── EXTRACTED ENTRIES
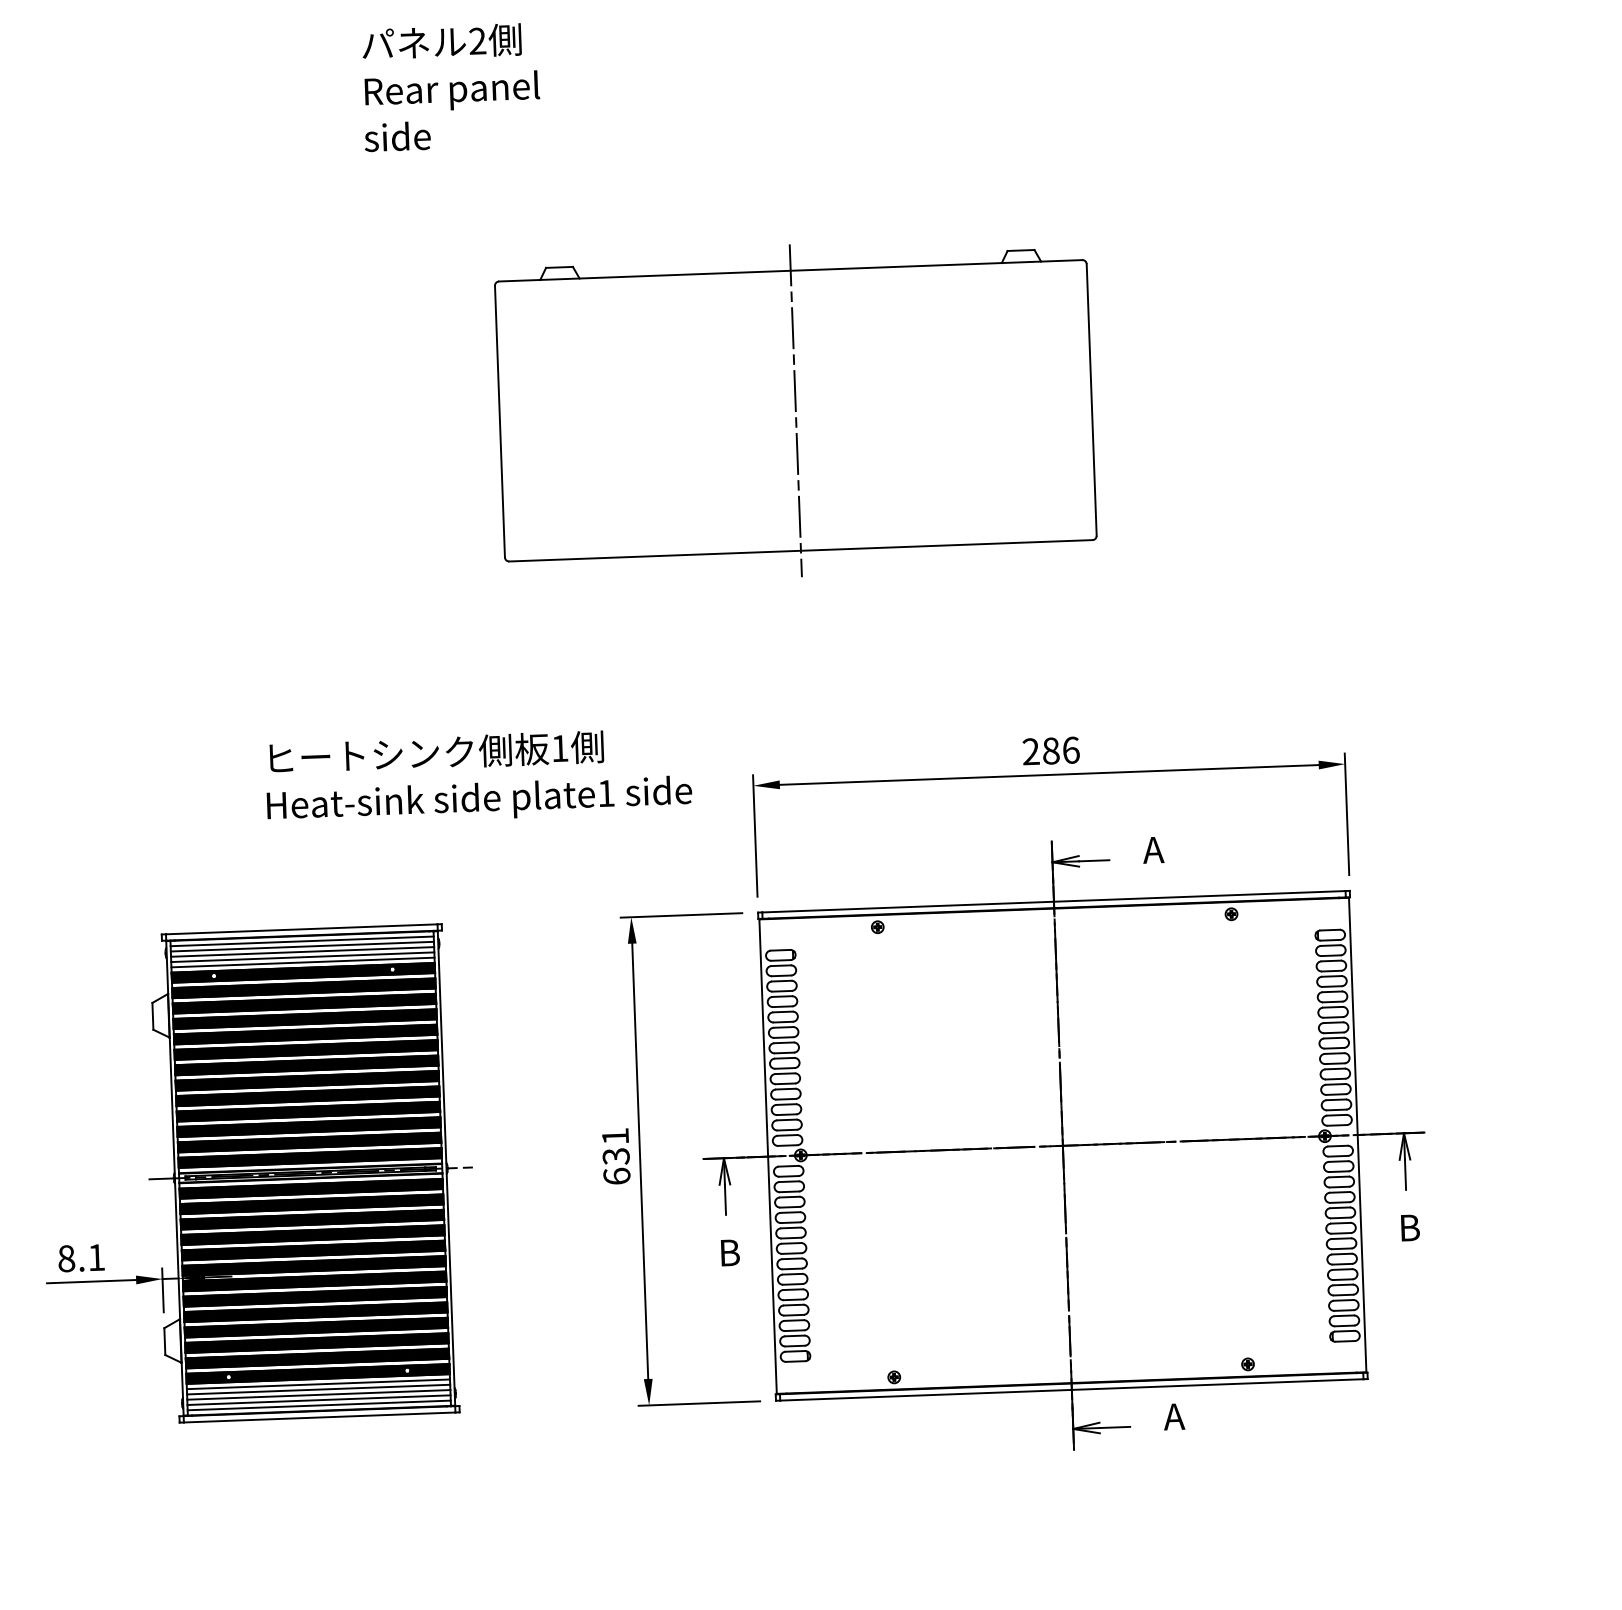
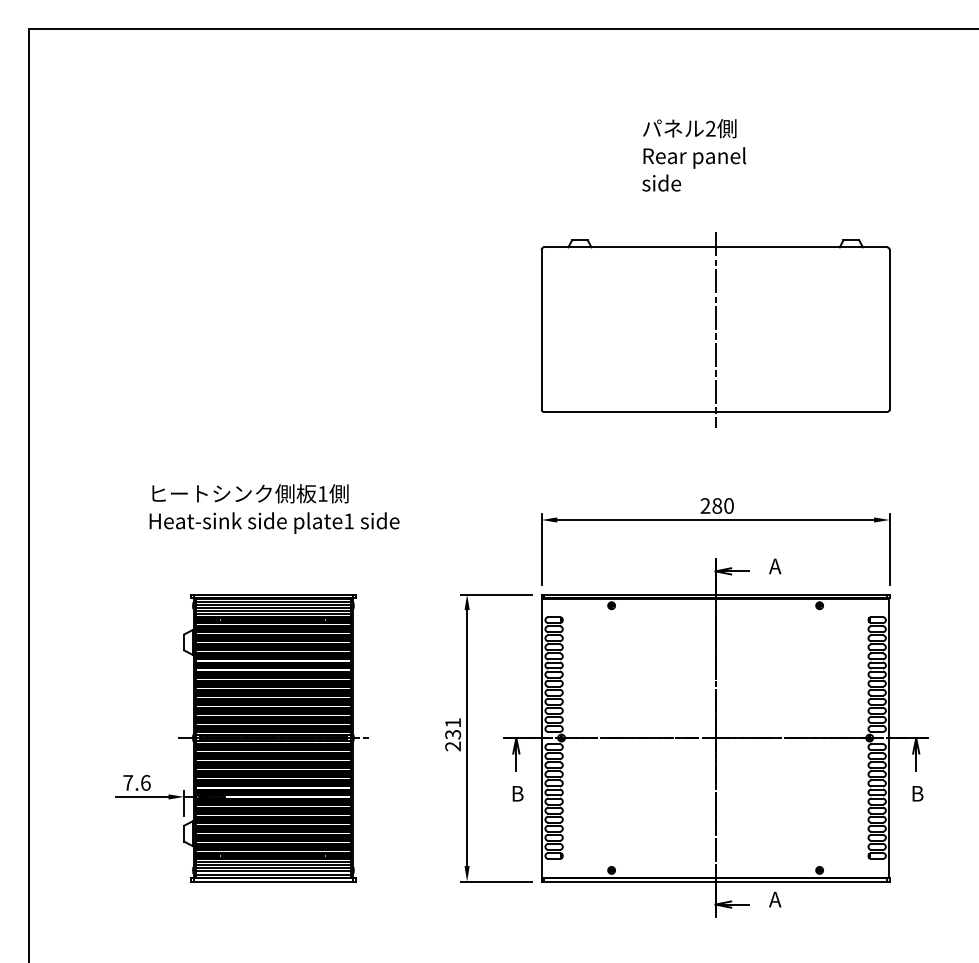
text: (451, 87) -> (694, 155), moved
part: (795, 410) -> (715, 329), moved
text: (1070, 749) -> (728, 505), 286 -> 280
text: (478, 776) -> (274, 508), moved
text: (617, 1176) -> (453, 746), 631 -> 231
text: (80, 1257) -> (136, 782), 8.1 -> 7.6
────
── EXTRACTED ENTRIES
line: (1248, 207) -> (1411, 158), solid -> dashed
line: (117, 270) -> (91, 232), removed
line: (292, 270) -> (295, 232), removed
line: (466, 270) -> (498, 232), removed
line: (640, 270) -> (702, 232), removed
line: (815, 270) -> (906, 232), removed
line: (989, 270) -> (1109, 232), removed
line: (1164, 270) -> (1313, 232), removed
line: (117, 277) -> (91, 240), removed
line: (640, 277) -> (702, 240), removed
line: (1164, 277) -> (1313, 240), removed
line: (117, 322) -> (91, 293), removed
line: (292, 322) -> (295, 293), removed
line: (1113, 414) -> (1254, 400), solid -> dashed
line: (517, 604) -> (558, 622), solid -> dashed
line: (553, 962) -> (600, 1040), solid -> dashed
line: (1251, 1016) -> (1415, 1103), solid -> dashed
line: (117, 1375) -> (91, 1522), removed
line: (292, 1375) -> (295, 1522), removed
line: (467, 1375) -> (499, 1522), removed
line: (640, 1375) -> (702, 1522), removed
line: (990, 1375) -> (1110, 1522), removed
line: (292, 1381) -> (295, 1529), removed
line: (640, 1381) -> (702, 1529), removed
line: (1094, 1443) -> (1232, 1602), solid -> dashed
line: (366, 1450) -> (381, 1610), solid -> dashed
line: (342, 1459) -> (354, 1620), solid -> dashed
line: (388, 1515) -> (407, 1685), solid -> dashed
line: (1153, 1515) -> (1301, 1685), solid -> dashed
────
» GOAL OF THE EXERCISE: Give the count of lines in the listing that hold the word "solid", with no other text.

» ANSWER SPACE: 10